I'm not sure of the specific reason for the request being refused but apparently the application was illegal because of some inexact rules on Aim but WH was hiding behind the rules as they are. There is a petition being organised by ShareSoc, mentioned in a post on the 28th November, to get some clarification on the Aim market. Perhaps someone can clear this up for us.
I’m not clear Gerry - are you saying the application was technically valid or not? Because so far I’ve only seen suggestions that it was “ morally” wrong to refuse an EGM rather than technically wrong/illegal - which would change the position considerably!
Term and Tony,
PB was aware of a potential issue with nominees and went to great lengths to arrange the required 5% (which is all that was required). There was substantially more than 5% of shares available to him but he concentrated on the required number with letters of conformation from the Nominees which was a challenge in itself.
Tony, you say it is reasonable to assume that PB would have submitted a further request for an EGM if there was another way around it but as I have mentioned earlier the timing is not in the best interests of success if another avenue was actually an option.
I suggest we all wait and see what happens as ‘Letting the cat out of the bag’ or ‘Showing your hand’ is not a good idea.
Watch this space.
Tony, PB would have been aware of the issue with nominees prior to submitting the EGM - but went ahead anyway.
Also, on another point, the "Requisitioning Shareholders” own a combined shareholding of approximately 5.24%, which is a relatively small % when you consider what PB holds. Which tells me he simply does not have the backing required
Gerry - keep repeating your 7th December post - but it doesnt appear to answer the question. There does appear to be some logistical hurdle in submitting a valid request otherwise its reasonable to assume that PB would have done so.
In theory it is simple for 5% or more of holders to approach Hargreaves (and or other niminees) and ask them to submit a valid requisition to Europa on behalf of the underlying shareholders - why was PB not able to do this. Thats the question. As for timing - thats all detail that can be figured out later - step 1 - figure out how to submit a valid requisition !
I'll repeat my 7th December post.
"Upon the submission of a valid request, the board of directors of the company must call for an extraordinary general meeting within three weeks. In case the board fails to do so, the members can themselves call the EGM within three months of depositing the request."

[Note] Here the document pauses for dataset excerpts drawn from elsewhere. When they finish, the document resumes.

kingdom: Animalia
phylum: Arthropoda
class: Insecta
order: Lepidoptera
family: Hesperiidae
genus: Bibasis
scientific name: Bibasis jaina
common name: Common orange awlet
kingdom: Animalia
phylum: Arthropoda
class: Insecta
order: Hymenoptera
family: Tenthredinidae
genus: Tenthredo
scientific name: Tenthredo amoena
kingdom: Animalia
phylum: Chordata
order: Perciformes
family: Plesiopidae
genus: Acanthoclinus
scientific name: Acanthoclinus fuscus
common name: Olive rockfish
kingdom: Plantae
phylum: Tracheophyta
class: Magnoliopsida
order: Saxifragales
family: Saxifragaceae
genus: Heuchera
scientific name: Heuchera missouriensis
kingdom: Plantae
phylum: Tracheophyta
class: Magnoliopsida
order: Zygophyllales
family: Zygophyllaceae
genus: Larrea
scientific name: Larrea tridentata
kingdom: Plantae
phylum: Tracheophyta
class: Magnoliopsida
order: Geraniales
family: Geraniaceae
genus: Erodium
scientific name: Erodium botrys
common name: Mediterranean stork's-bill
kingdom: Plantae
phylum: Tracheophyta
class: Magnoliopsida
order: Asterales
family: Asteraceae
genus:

So I don't think now is a sensible time to call an EGM as WH would probably call it Christmas week hoping no-one turns up and whilst being diverted preparing for Christmas, would not be voting in large numbers.
Perhaps a new application will be made in the New Year. Fingers crossed.
Watch this space.
Isn’t there another way around this apparent block? Of the 50.1% of supporting votes you need to win a vote at any EGM surely there must be 5% of those who own shares in their own names who could request it? I think PB mention WA at the start of this process - they worked together and he knows all the people involved and has enough shares. But if he is unwilling to support it for some reason, then there must be others if this has that level of support.
You should read Company Governace. Directors are appointed to protect shareholder's interests. Now think about what is going on here. A few PI's are just lying down and taking it, not me.
Is that statement Nonsense?
" It does seem some PI's, balanced or otherwise, approve the huge remuneration awards"
I dont think any PI's approve the "huge renumeration awards" - why are you posting such nonesense. Your posts used to be a little bit more sensible - what has happend to you !
I for one would be happy to push for an EGM and the opportunity to get our opinions heard. I'm all for voting on some resolutions about the number of directors / reducing SG&A to a level commensurate with the size of the business and other areas of shareholder concern.